Everything is glazed over today, including the road out front and all the plants outside. The temperature was about 30ºF or -1ºC this morning. But yesterday we hit +3ºC or even higher in the afternoon, and it rained. It was raining when I went to bed at 10:30 last night. So that little bit of moisture froze over before morning. And the haze is our morning fog, under perfectly clear skies. By now the sun is shining brightly, but it was icy when I went out with Callie.
Yesterday morning I needed to go to the supermarket to get some cheese, eggs, lettuce, milk, and so on. So I had mentioned prices — it's been really surprising to me to see them spike up so fast. A couple of months ago, I was paying 47 cents for a liter of skim milk; now it's 66 cents. Butter has gone from about 85 cents for 250 grams to between €1.20 and €1.25. Store-brand chicken has gone from €2.50 to €2.99 a kilo. Flour from 37 cents a kilo to 56 cents. Cream has jumped from 85 cents to just over a euro.
All those price increases for basic food items represent inflation on the order of 15% to 25% or even higher. And don't even mention oil, of course. Four years ago, we paid 45 cents a liter for fuel oil and 85 cents a liter for diesel fuel for the car. Now those have jumped to 85 cents and €1.16 respectively. But we all know oil has gone up.
I attribute the price increases to energy costs and to the lousy summer we had last year in Western Europe. It costs more and more to feed livestock and poultry because grain prices have shot up. I guess it was inevitable, anyway, given how all our gardens failed last summer. It's amazing that I haven't noticed bigger increases in the prices of fresh produce, but I haven't. They are higher, but they vary greatly from market to market. I saw sweet potatoes for €2.99 a kilo at Intermarché but at €1.99 at SuperU. Same for broccoli.
Speaking of which, at the Ed supermarket yesterday, where the parking lot was iced over like a skating rink, most of the the lettuce looked pretty pitiful. I would normally buy what is called a laitue (butter or Boston lettuce) or a batavia (grean leaf lettuce) and eat those with a vinaigrette. Given the sub-freezing weather we've had for the past two weeks or so, I imagine most of the local lettuce crop is frozen in the fields. There are big truck farms along the Cher River on the east side of Tours, and I imagine a lot of our lettuce comes from there.
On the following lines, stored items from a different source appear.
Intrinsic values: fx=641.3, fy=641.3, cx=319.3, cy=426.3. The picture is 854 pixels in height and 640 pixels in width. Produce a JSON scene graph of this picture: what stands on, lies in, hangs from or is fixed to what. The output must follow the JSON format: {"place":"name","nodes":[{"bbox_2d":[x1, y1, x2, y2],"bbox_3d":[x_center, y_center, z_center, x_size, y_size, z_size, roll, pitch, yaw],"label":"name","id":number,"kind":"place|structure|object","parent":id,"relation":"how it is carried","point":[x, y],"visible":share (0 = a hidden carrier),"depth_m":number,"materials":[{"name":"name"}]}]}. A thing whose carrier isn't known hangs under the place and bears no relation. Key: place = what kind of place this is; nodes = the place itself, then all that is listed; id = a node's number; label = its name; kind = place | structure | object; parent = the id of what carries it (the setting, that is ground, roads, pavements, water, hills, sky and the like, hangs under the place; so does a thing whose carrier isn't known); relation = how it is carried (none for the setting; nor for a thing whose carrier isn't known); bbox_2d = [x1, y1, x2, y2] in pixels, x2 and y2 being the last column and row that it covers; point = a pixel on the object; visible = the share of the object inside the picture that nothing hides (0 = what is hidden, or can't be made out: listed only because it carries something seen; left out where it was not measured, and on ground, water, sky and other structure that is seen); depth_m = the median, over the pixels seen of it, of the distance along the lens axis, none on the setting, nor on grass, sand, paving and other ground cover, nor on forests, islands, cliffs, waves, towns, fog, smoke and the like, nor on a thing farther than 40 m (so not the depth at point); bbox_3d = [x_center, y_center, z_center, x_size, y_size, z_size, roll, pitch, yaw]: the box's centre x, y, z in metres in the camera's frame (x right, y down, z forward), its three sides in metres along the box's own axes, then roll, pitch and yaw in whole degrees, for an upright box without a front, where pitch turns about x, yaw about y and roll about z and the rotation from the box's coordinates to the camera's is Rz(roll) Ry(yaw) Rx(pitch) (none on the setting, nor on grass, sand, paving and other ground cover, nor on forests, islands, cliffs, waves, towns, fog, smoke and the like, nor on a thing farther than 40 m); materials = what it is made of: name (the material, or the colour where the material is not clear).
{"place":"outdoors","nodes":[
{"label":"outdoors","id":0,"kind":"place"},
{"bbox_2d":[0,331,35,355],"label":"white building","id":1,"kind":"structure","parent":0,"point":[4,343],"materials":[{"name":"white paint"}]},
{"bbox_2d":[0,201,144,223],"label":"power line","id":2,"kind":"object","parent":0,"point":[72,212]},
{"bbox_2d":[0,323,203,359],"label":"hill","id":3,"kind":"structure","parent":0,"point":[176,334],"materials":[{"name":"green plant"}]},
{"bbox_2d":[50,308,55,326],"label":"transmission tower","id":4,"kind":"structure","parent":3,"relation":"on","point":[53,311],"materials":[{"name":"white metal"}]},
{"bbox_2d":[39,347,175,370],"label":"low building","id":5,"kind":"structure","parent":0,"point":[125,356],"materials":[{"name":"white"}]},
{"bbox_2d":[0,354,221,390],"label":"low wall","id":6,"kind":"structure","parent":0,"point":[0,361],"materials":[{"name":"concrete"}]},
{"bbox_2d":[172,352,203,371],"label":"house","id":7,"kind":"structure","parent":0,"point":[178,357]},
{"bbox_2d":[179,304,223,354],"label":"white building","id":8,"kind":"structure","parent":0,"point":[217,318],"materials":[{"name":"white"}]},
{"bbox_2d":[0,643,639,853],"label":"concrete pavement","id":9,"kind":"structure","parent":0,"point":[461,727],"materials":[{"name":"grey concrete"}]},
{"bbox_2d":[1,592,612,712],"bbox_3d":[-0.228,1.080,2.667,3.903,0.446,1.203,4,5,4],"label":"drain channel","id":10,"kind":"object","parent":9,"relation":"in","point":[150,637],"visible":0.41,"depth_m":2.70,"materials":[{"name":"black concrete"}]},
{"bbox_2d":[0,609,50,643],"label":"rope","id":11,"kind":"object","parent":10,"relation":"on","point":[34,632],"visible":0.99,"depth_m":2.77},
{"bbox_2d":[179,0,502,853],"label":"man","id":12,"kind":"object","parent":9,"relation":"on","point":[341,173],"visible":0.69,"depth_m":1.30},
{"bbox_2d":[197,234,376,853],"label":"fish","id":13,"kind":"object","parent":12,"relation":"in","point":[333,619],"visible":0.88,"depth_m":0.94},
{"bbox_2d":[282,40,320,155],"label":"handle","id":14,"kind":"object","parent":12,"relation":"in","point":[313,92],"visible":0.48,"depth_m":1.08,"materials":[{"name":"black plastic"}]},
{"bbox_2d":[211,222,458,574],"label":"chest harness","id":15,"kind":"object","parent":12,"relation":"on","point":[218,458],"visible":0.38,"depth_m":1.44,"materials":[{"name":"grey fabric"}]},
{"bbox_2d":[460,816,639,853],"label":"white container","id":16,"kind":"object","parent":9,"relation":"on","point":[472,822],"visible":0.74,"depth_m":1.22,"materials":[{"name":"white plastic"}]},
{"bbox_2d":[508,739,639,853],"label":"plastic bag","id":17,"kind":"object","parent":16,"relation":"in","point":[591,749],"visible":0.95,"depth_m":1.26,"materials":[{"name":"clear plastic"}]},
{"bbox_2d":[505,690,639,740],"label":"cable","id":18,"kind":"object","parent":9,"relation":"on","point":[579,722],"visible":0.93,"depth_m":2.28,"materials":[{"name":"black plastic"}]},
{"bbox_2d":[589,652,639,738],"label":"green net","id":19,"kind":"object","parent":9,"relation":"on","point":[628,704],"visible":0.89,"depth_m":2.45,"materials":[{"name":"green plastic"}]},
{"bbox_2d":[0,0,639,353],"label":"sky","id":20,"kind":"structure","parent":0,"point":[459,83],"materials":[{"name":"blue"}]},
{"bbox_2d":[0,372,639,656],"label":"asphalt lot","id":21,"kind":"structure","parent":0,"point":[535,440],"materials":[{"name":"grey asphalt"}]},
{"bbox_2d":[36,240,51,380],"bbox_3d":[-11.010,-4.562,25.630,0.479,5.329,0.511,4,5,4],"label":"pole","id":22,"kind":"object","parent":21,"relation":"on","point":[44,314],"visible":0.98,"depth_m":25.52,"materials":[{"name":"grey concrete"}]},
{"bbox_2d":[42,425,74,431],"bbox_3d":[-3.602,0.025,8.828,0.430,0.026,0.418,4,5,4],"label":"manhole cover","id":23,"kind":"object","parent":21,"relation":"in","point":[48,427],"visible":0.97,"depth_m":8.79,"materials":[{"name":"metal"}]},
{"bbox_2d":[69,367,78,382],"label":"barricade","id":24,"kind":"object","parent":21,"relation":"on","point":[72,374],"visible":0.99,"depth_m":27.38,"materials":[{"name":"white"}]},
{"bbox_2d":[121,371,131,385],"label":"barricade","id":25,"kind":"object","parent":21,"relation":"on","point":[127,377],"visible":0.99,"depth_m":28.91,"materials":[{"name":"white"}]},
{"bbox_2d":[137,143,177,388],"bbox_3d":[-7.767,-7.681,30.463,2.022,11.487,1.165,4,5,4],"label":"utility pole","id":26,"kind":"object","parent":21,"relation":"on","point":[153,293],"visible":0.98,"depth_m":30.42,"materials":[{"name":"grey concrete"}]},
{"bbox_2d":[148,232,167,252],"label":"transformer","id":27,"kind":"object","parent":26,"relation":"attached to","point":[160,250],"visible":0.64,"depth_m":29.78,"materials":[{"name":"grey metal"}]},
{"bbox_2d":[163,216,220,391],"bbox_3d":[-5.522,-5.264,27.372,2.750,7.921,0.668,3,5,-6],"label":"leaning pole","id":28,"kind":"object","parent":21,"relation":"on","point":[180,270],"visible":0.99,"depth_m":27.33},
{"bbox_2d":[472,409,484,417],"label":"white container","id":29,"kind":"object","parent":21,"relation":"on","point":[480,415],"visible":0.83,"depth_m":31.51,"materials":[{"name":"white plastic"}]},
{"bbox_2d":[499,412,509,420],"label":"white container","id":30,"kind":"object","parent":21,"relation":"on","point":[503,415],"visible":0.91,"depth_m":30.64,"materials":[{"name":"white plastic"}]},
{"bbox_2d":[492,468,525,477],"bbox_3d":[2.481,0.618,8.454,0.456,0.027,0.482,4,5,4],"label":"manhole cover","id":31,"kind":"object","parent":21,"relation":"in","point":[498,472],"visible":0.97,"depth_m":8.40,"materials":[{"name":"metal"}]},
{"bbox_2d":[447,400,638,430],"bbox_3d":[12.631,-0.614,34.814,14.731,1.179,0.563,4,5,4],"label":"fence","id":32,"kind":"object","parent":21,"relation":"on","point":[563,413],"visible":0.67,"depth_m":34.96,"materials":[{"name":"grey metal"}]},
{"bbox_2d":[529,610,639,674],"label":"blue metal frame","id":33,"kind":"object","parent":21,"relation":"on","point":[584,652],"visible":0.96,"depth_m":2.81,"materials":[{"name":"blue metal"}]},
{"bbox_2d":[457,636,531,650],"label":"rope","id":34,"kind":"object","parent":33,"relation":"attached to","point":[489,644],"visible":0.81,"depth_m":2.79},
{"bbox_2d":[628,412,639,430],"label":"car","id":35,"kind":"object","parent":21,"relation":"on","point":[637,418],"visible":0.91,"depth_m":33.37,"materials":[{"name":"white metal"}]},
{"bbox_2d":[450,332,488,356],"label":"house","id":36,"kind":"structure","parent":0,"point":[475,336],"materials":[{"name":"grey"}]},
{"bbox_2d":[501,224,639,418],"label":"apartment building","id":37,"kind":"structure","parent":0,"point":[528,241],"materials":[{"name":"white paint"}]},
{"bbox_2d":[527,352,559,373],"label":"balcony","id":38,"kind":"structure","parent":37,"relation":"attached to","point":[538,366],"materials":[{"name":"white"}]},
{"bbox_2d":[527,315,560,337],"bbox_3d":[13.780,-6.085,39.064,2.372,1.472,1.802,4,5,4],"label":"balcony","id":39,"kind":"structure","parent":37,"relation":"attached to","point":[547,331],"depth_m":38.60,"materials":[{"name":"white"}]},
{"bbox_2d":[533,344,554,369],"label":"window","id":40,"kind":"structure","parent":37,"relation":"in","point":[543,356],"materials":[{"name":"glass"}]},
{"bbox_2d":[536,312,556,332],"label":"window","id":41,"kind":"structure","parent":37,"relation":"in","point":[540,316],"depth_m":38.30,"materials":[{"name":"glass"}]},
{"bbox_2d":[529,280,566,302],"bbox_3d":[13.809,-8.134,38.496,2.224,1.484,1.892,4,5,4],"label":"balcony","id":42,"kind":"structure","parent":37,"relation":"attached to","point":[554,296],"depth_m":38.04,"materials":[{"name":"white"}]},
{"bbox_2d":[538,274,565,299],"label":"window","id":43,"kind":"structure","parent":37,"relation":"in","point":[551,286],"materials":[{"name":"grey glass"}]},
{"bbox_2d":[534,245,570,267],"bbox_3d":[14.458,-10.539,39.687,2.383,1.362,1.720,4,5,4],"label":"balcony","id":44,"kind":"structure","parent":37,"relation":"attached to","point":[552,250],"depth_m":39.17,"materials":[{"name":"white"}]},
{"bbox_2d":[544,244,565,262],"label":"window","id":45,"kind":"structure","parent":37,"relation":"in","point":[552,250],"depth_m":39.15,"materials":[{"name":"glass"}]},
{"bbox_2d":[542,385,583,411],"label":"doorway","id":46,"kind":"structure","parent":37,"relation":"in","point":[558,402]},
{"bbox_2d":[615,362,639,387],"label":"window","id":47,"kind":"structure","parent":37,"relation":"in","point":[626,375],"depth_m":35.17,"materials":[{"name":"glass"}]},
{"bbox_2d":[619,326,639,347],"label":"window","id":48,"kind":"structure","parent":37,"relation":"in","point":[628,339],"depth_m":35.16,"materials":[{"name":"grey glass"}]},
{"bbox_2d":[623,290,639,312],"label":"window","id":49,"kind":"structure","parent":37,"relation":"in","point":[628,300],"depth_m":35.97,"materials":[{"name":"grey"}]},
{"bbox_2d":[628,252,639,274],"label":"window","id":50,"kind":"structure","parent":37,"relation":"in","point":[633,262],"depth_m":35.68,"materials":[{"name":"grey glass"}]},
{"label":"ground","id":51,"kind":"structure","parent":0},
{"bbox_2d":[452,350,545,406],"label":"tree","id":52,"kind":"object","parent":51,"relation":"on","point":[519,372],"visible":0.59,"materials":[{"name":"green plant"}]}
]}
So the normal lettuces looked pretty sad — wilted and frostbitten. Then I noticed a variety of lettuce you don't see here very often: iceberg. The heads of iceberg (labeled Eisberg) lettuce looked fresh and green. They came from Spain, the label said. What the heck, I thought. I bought one. Une fois n'est pas coutume. — it would make for a nice change.
I also got some eggs (those have gone up in price by 25% to 33% too, by the way). When I got everything home, I opened the carton and found two broken eggs. What a pain! So I took the one that was really broken, quickly separated the white from the yolk, and with the yolk I made mayonnaise. I put the other cracked egg in a pot of water and hard-boiled it.
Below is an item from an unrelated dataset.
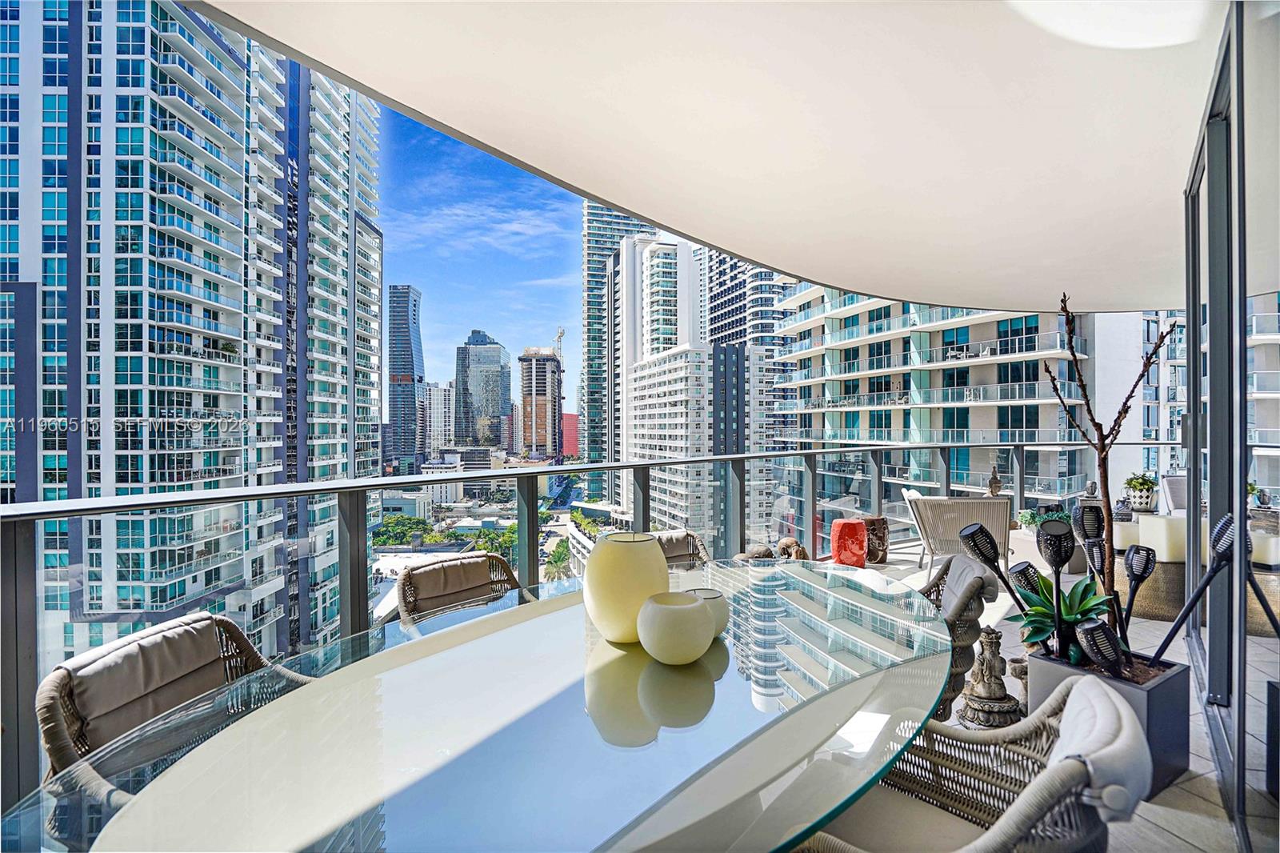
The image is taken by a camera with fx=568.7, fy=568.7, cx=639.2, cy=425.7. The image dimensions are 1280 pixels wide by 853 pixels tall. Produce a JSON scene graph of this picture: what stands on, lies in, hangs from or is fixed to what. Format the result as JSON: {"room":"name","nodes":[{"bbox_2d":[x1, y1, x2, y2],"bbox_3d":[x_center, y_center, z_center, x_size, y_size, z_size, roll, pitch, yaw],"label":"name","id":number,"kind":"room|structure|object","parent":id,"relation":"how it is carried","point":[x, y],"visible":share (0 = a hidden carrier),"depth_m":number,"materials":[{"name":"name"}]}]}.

Mayonnaise is easy to make — it's an egg yolk, a few drops of vinegar, and a teaspoon of Dijon mustard whipped together with salt and pepper, and then about ¾ of a cup of vegetable oil slowly beaten into that. It emulsifies. It always works fine for me.
What I had in mind was an American style salad dressing for that iceberg lettuce. Thousand Island! Do people still eat that in the U.S.? It doesn't exist here. Take a cup or more of mayonnaise, mix in a few tablespoons of tomato ketchup, and then add chopped shallot, pickles, capers, garlic, and parsley. Plus the chopped hard-boiled egg. You have made Thousand Island Dressing. Serve it over a wedge of iceberg lettuce. Delicious.
With that, we had the pumpkins soup I described yesterday. I made a couple of quarts of chicken broth (poaching chicken legs to be processed into food for the dog) with a few carrots and some bay leaves for flavor. Then I "sweated" some onions and garlic in butter and put them into the finished broth to cook for an hour or so. At the end, I added some cream and skim milk (whole milk would have been good but I didn't have any), some dried oregano, tarragon, and thyme, and one big baking potato plus a good amount of pumpkin, all sliced up.
The potato and pumpkin didn't take longer than 15 minutes to cook. The vegetable pieces started falling apart in the soup, including the onions rings that had cooked for a long time and really sweetened up. It was hot, tasty, nourishing, and good. And it was a pretty good version of the pumpkin soup I remembered eating in some little restaurant way out in some rural French province so many years ago.